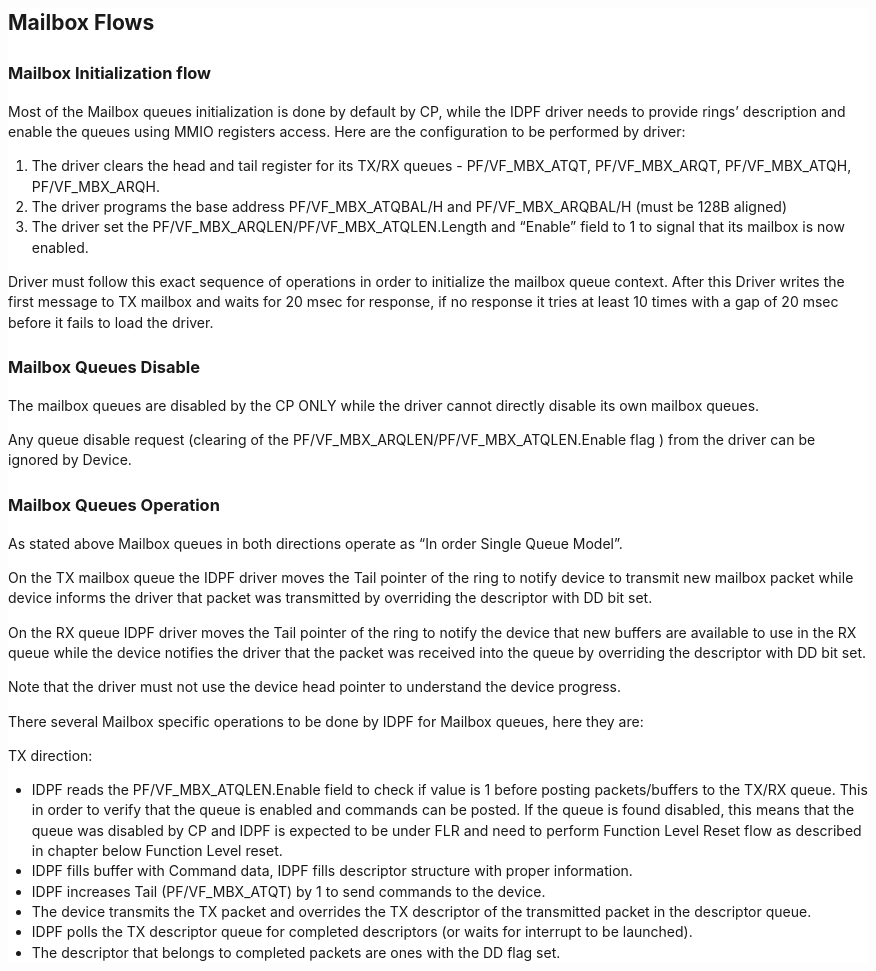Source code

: ## Mailbox Flows

### Mailbox Initialization flow

Most of the Mailbox queues initialization is done by default by CP, while the IDPF driver needs to provide rings’ description and enable the queues using MMIO registers access. Here are the configuration to be performed by driver:

1. The driver clears the head and tail register for its TX/RX queues - PF/VF_MBX_ATQT, PF/VF_MBX_ARQT, PF/VF_MBX_ATQH, PF/VF_MBX_ARQH.
2. The driver programs the base address PF/VF_MBX_ATQBAL/H and PF/VF_MBX_ARQBAL/H (must be 128B aligned)
3. The driver set the PF/VF_MBX_ARQLEN/PF/VF_MBX_ATQLEN.Length and “Enable” field to 1 to signal that its mailbox is now enabled.

Driver must follow this exact sequence of operations in order to initialize the mailbox queue context.
After this Driver writes the first message to TX mailbox and waits for 20 msec for response, if no response it tries at least 10 times with a gap of 20 msec before it fails to load the driver.

### Mailbox Queues Disable

The mailbox queues are disabled by the CP ONLY while the driver cannot directly disable its own mailbox queues. 

Any queue disable request (clearing of the PF/VF_MBX_ARQLEN/PF/VF_MBX_ATQLEN.Enable flag ) from the driver can be ignored by Device. 

### Mailbox Queues Operation

As stated above Mailbox queues in both directions operate as “In order Single Queue Model”.

On the TX mailbox queue the IDPF driver moves the Tail pointer of the ring to notify device to transmit new mailbox packet while device informs the driver that packet was transmitted by overriding the descriptor with DD bit set.

On the RX queue IDPF driver moves the Tail pointer of the ring to notify the device that new buffers are available to use in the RX queue while the device notifies the driver that the packet was received into the queue by overriding the descriptor with DD bit set.

Note that the driver must not use the device head pointer to understand the device progress.

There several Mailbox specific operations to be done by IDPF for Mailbox queues, here they are:

TX direction:

* IDPF reads the PF/VF_MBX_ATQLEN.Enable field to check if value is 1 before posting packets/buffers to the TX/RX queue. This in order to verify that the queue is enabled and commands can be posted. If the queue is found disabled, this means that the queue was disabled by CP and IDPF is expected to be under FLR and need to perform Function Level Reset flow as described in chapter below Function Level reset.
* IDPF fills buffer with Command data, IDPF fills descriptor structure with proper information.
* IDPF increases Tail (PF/VF_MBX_ATQT) by 1 to send commands to the device.
* The device transmits the TX packet and overrides the TX descriptor  of the transmitted packet in the descriptor queue.
* IDPF polls the TX descriptor queue for completed descriptors (or waits for interrupt to be launched).
* The descriptor that belongs to completed packets are ones with the DD flag set.
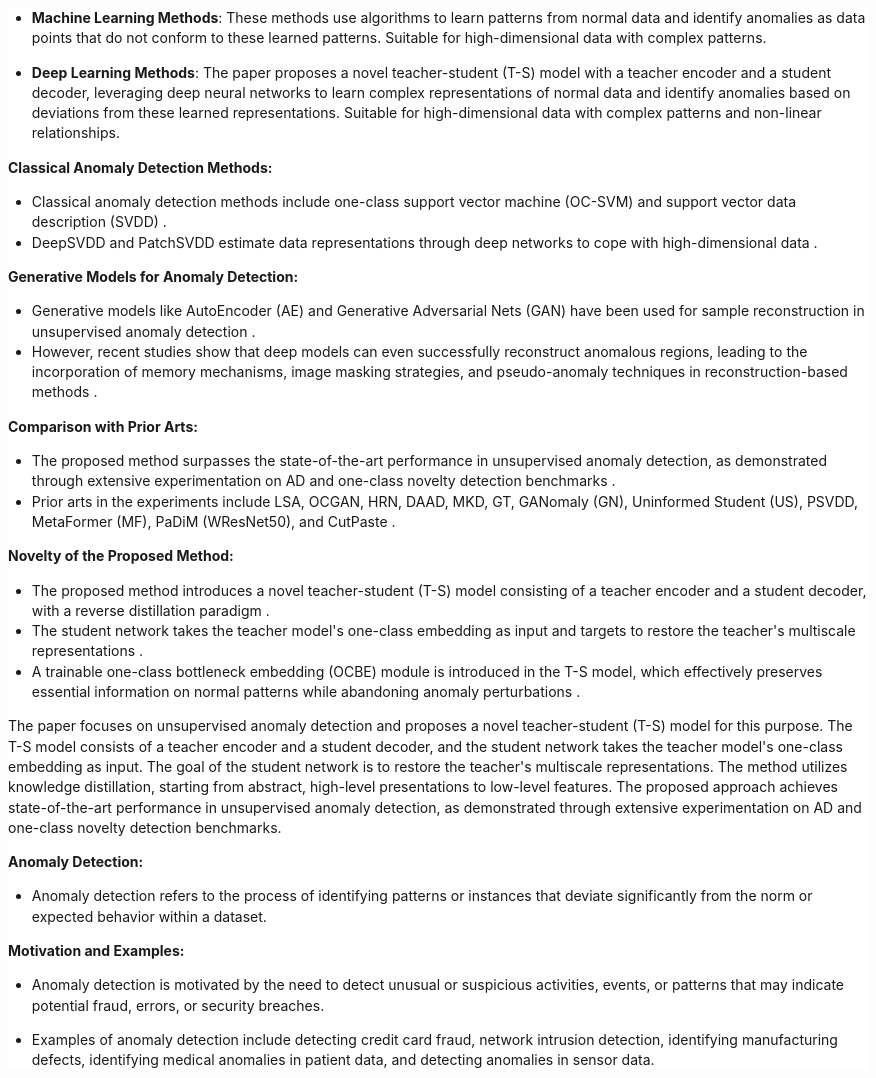 - **Machine Learning Methods**: These methods use algorithms to learn patterns from normal data and identify anomalies as data points that do not conform to these learned patterns. Suitable for high-dimensional data with complex patterns.

- **Deep Learning Methods**: The paper proposes a novel teacher-student (T-S) model with a teacher encoder and a student decoder, leveraging deep neural networks to learn complex representations of normal data and identify anomalies based on deviations from these learned representations. Suitable for high-dimensional data with complex patterns and non-linear relationships.

**Classical Anomaly Detection Methods:**
- Classical anomaly detection methods include one-class support vector machine (OC-SVM) and support vector data description (SVDD) .
- DeepSVDD and PatchSVDD estimate data representations through deep networks to cope with high-dimensional data .

**Generative Models for Anomaly Detection:**
- Generative models like AutoEncoder (AE) and Generative Adversarial Nets (GAN) have been used for sample reconstruction in unsupervised anomaly detection .
- However, recent studies show that deep models can even successfully reconstruct anomalous regions, leading to the incorporation of memory mechanisms, image masking strategies, and pseudo-anomaly techniques in reconstruction-based methods .

**Comparison with Prior Arts:**
- The proposed method surpasses the state-of-the-art performance in unsupervised anomaly detection, as demonstrated through extensive experimentation on AD and one-class novelty detection benchmarks  .
- Prior arts in the experiments include LSA, OCGAN, HRN, DAAD, MKD, GT, GANomaly (GN), Uninformed Student (US), PSVDD, MetaFormer (MF), PaDiM (WResNet50), and CutPaste .

**Novelty of the Proposed Method:**
- The proposed method introduces a novel teacher-student (T-S) model consisting of a teacher encoder and a student decoder, with a reverse distillation paradigm .
- The student network takes the teacher model's one-class embedding as input and targets to restore the teacher's multiscale representations .
- A trainable one-class bottleneck embedding (OCBE) module is introduced in the T-S model, which effectively preserves essential information on normal patterns while abandoning anomaly perturbations  .

The paper focuses on unsupervised anomaly detection and proposes a novel teacher-student (T-S) model for this purpose. The T-S model consists of a teacher encoder and a student decoder, and the student network takes the teacher model's one-class embedding as input. The goal of the student network is to restore the teacher's multiscale representations. The method utilizes knowledge distillation, starting from abstract, high-level presentations to low-level features. The proposed approach achieves state-of-the-art performance in unsupervised anomaly detection, as demonstrated through extensive experimentation on AD and one-class novelty detection benchmarks.

**Anomaly Detection:**
- Anomaly detection refers to the process of identifying patterns or instances that deviate significantly from the norm or expected behavior within a dataset.


**Motivation and Examples:**
- Anomaly detection is motivated by the need to detect unusual or suspicious activities, events, or patterns that may indicate potential fraud, errors, or security breaches.

- Examples of anomaly detection include detecting credit card fraud, network intrusion detection, identifying manufacturing defects, identifying medical anomalies in patient data, and detecting anomalies in sensor data.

====

:: Your instructions ::
Rewrite all the entries above with each "msec" changed to "ms" and everything else left as it stands. Omit the pictures.

:: Result of this exercise ::
Source code

: ## Mailbox Flows

### Mailbox Initialization flow

Most of the Mailbox queues initialization is done by default by CP, while the IDPF driver needs to provide rings’ description and enable the queues using MMIO registers access. Here are the configuration to be performed by driver:

1. The driver clears the head and tail register for its TX/RX queues - PF/VF_MBX_ATQT, PF/VF_MBX_ARQT, PF/VF_MBX_ATQH, PF/VF_MBX_ARQH.
2. The driver programs the base address PF/VF_MBX_ATQBAL/H and PF/VF_MBX_ARQBAL/H (must be 128B aligned)
3. The driver set the PF/VF_MBX_ARQLEN/PF/VF_MBX_ATQLEN.Length and “Enable” field to 1 to signal that its mailbox is now enabled.

Driver must follow this exact sequence of operations in order to initialize the mailbox queue context.
After this Driver writes the first message to TX mailbox and waits for 20 ms for response, if no response it tries at least 10 times with a gap of 20 ms before it fails to load the driver.

### Mailbox Queues Disable

The mailbox queues are disabled by the CP ONLY while the driver cannot directly disable its own mailbox queues. 

Any queue disable request (clearing of the PF/VF_MBX_ARQLEN/PF/VF_MBX_ATQLEN.Enable flag ) from the driver can be ignored by Device. 

### Mailbox Queues Operation

As stated above Mailbox queues in both directions operate as “In order Single Queue Model”.

On the TX mailbox queue the IDPF driver moves the Tail pointer of the ring to notify device to transmit new mailbox packet while device informs the driver that packet was transmitted by overriding the descriptor with DD bit set.

On the RX queue IDPF driver moves the Tail pointer of the ring to notify the device that new buffers are available to use in the RX queue while the device notifies the driver that the packet was received into the queue by overriding the descriptor with DD bit set.

Note that the driver must not use the device head pointer to understand the device progress.

There several Mailbox specific operations to be done by IDPF for Mailbox queues, here they are:

TX direction:

* IDPF reads the PF/VF_MBX_ATQLEN.Enable field to check if value is 1 before posting packets/buffers to the TX/RX queue. This in order to verify that the queue is enabled and commands can be posted. If the queue is found disabled, this means that the queue was disabled by CP and IDPF is expected to be under FLR and need to perform Function Level Reset flow as described in chapter below Function Level reset.
* IDPF fills buffer with Command data, IDPF fills descriptor structure with proper information.
* IDPF increases Tail (PF/VF_MBX_ATQT) by 1 to send commands to the device.
* The device transmits the TX packet and overrides the TX descriptor  of the transmitted packet in the descriptor queue.
* IDPF polls the TX descriptor queue for completed descriptors (or waits for interrupt to be launched).
* The descriptor that belongs to completed packets are ones with the DD flag set.
 - **Machine Learning Methods**: These methods use algorithms to learn patterns from normal data and identify anomalies as data points that do not conform to these learned patterns. Suitable for high-dimensional data with complex patterns.

- **Deep Learning Methods**: The paper proposes a novel teacher-student (T-S) model with a teacher encoder and a student decoder, leveraging deep neural networks to learn complex representations of normal data and identify anomalies based on deviations from these learned representations. Suitable for high-dimensional data with complex patterns and non-linear relationships.

**Classical Anomaly Detection Methods:**
- Classical anomaly detection methods include one-class support vector machine (OC-SVM) and support vector data description (SVDD) .
- DeepSVDD and PatchSVDD estimate data representations through deep networks to cope with high-dimensional data .

**Generative Models for Anomaly Detection:**
- Generative models like AutoEncoder (AE) and Generative Adversarial Nets (GAN) have been used for sample reconstruction in unsupervised anomaly detection .
- However, recent studies show that deep models can even successfully reconstruct anomalous regions, leading to the incorporation of memory mechanisms, image masking strategies, and pseudo-anomaly techniques in reconstruction-based methods .

**Comparison with Prior Arts:**
- The proposed method surpasses the state-of-the-art performance in unsupervised anomaly detection, as demonstrated through extensive experimentation on AD and one-class novelty detection benchmarks  .
- Prior arts in the experiments include LSA, OCGAN, HRN, DAAD, MKD, GT, GANomaly (GN), Uninformed Student (US), PSVDD, MetaFormer (MF), PaDiM (WResNet50), and CutPaste .

**Novelty of the Proposed Method:**
- The proposed method introduces a novel teacher-student (T-S) model consisting of a teacher encoder and a student decoder, with a reverse distillation paradigm .
- The student network takes the teacher model's one-class embedding as input and targets to restore the teacher's multiscale representations .
- A trainable one-class bottleneck embedding (OCBE) module is introduced in the T-S model, which effectively preserves essential information on normal patterns while abandoning anomaly perturbations  .

The paper focuses on unsupervised anomaly detection and proposes a novel teacher-student (T-S) model for this purpose. The T-S model consists of a teacher encoder and a student decoder, and the student network takes the teacher model's one-class embedding as input. The goal of the student network is to restore the teacher's multiscale representations. The method utilizes knowledge distillation, starting from abstract, high-level presentations to low-level features. The proposed approach achieves state-of-the-art performance in unsupervised anomaly detection, as demonstrated through extensive experimentation on AD and one-class novelty detection benchmarks.

**Anomaly Detection:**
- Anomaly detection refers to the process of identifying patterns or instances that deviate significantly from the norm or expected behavior within a dataset.


**Motivation and Examples:**
- Anomaly detection is motivated by the need to detect unusual or suspicious activities, events, or patterns that may indicate potential fraud, errors, or security breaches.

- Examples of anomaly detection include detecting credit card fraud, network intrusion detection, identifying manufacturing defects, identifying medical anomalies in patient data, and detecting anomalies in sensor data.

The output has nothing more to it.